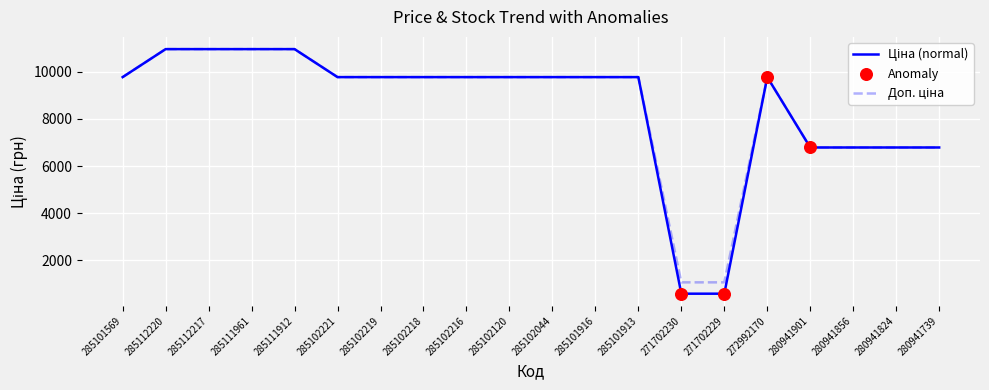

What is the total value across all series at 271702230?

1638.1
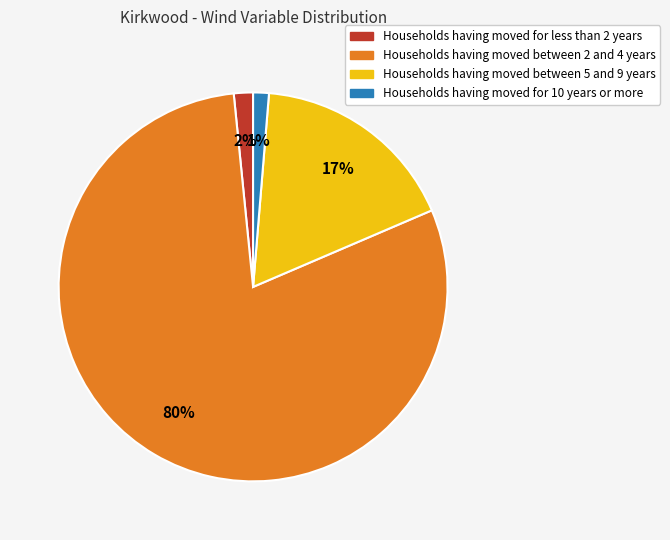

To the nearest percent, what is the difference between the largest and smallest slice percentages?

79%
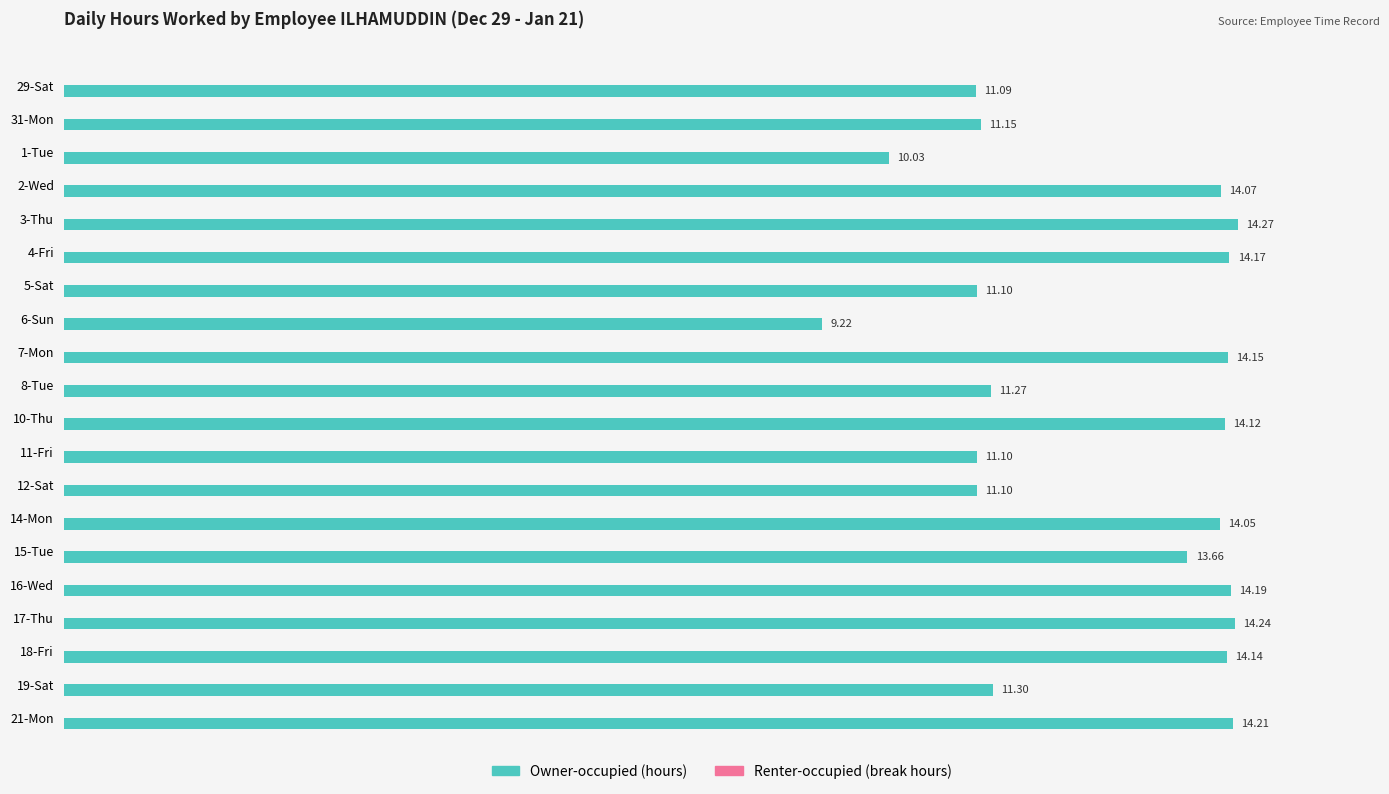

What is the ratio of the value at 18-Fri to the value at 17-Thu?

1.0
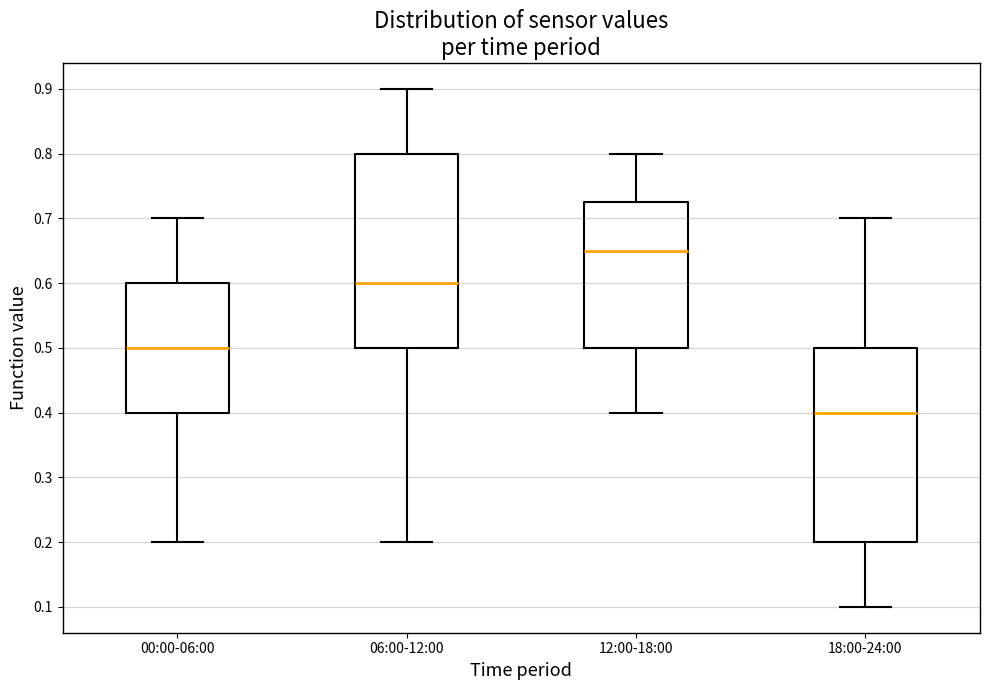

Reading left to right, transcribe this box plot: for each box, give where its median line is, the range the box spans, and where its two whiskers end, as read against the y-axis. The values are not printed on the chart, so give them approximately, as read against the axis.

00:00-06:00: median 0.50, box 0.40 to 0.60, whiskers 0.20 to 0.70
06:00-12:00: median 0.60, box 0.50 to 0.80, whiskers 0.20 to 0.90
12:00-18:00: median 0.65, box 0.50 to 0.73, whiskers 0.40 to 0.80
18:00-24:00: median 0.40, box 0.20 to 0.50, whiskers 0.10 to 0.70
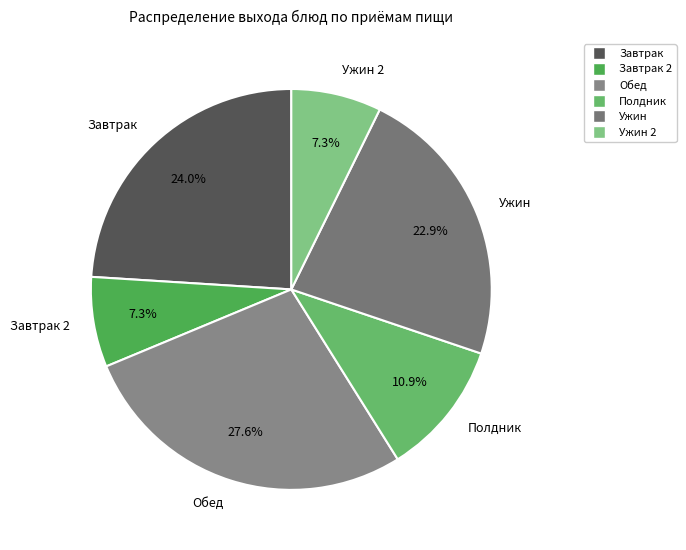

Approximately how many times larger is the value at Обед compared to Ужин 2?

3.8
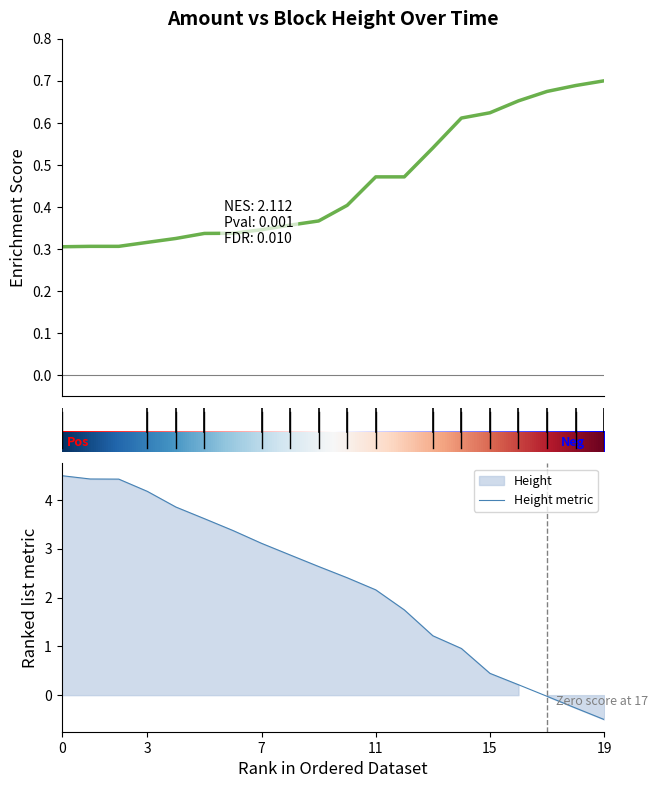

Is it true that the value at 2018-06-02 is 1.4?

False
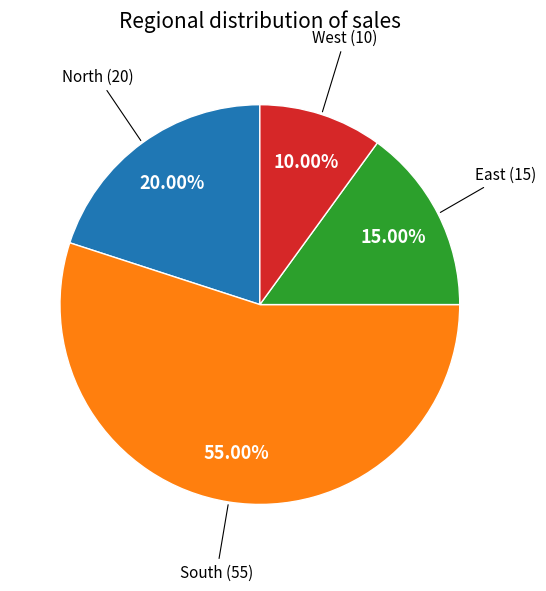

Count the number of slices in the pie.

4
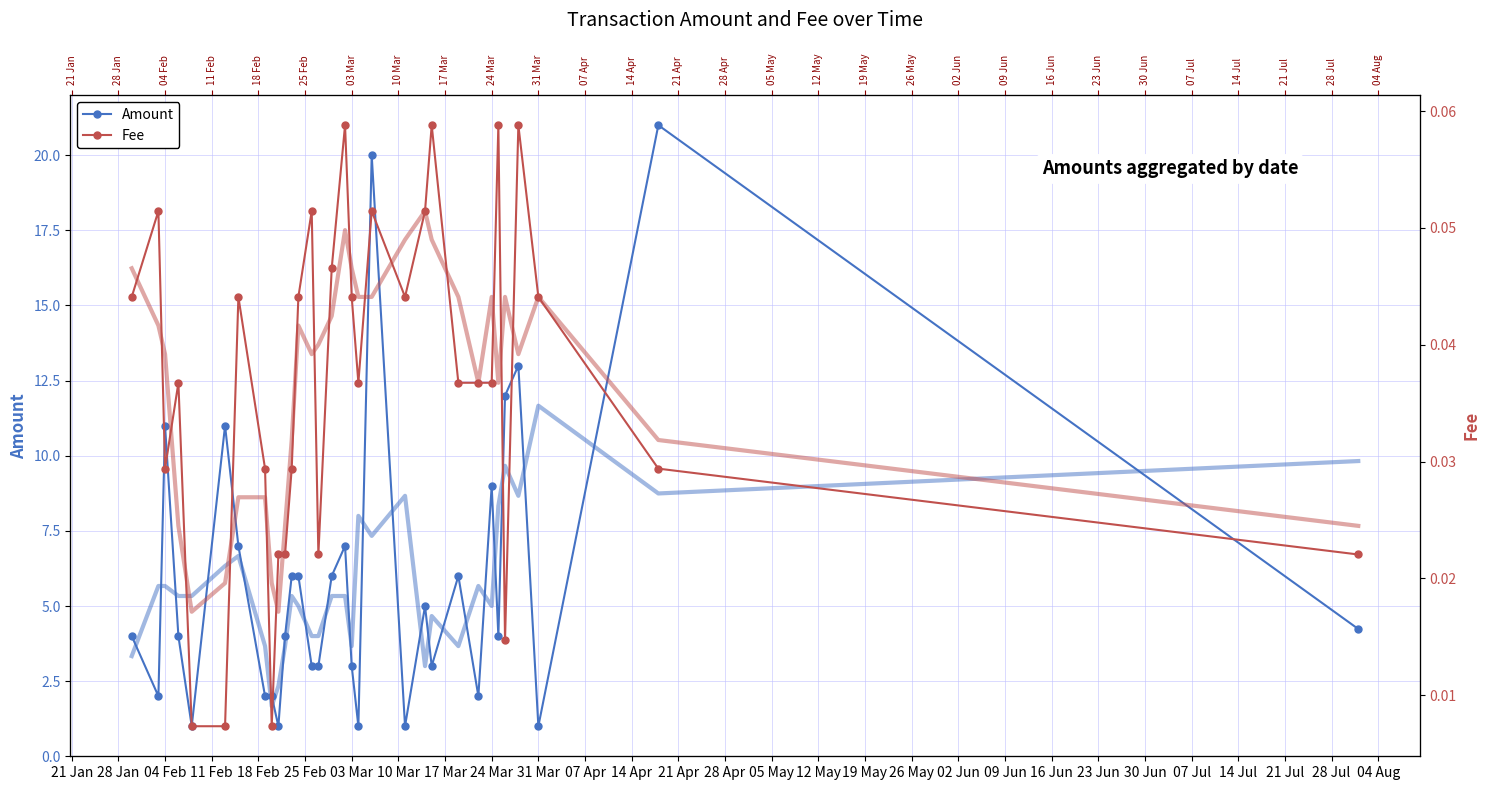

True or false: Amount has a value of 9.9 at 30 Jun.

False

::::

▶ **Exercise brief**: Copy out all the entries above without the pictures, putting "circle chart" in place of "pie" and leaving everything else as it is.

▶ **Your response**:
What is the total value across all series at 271702230?

1638.1

To the nearest percent, what is the difference between the largest and smallest slice percentages?

79%

What is the ratio of the value at 18-Fri to the value at 17-Thu?

1.0

Reading left to right, transcribe this box plot: for each box, give where its median line is, the range the box spans, and where its two whiskers end, as read against the y-axis. The values are not printed on the chart, so give them approximately, as read against the axis.

00:00-06:00: median 0.50, box 0.40 to 0.60, whiskers 0.20 to 0.70
06:00-12:00: median 0.60, box 0.50 to 0.80, whiskers 0.20 to 0.90
12:00-18:00: median 0.65, box 0.50 to 0.73, whiskers 0.40 to 0.80
18:00-24:00: median 0.40, box 0.20 to 0.50, whiskers 0.10 to 0.70

Approximately how many times larger is the value at Обед compared to Ужин 2?

3.8

Is it true that the value at 2018-06-02 is 1.4?

False

Count the number of slices in the circle chart.

4

True or false: Amount has a value of 9.9 at 30 Jun.

False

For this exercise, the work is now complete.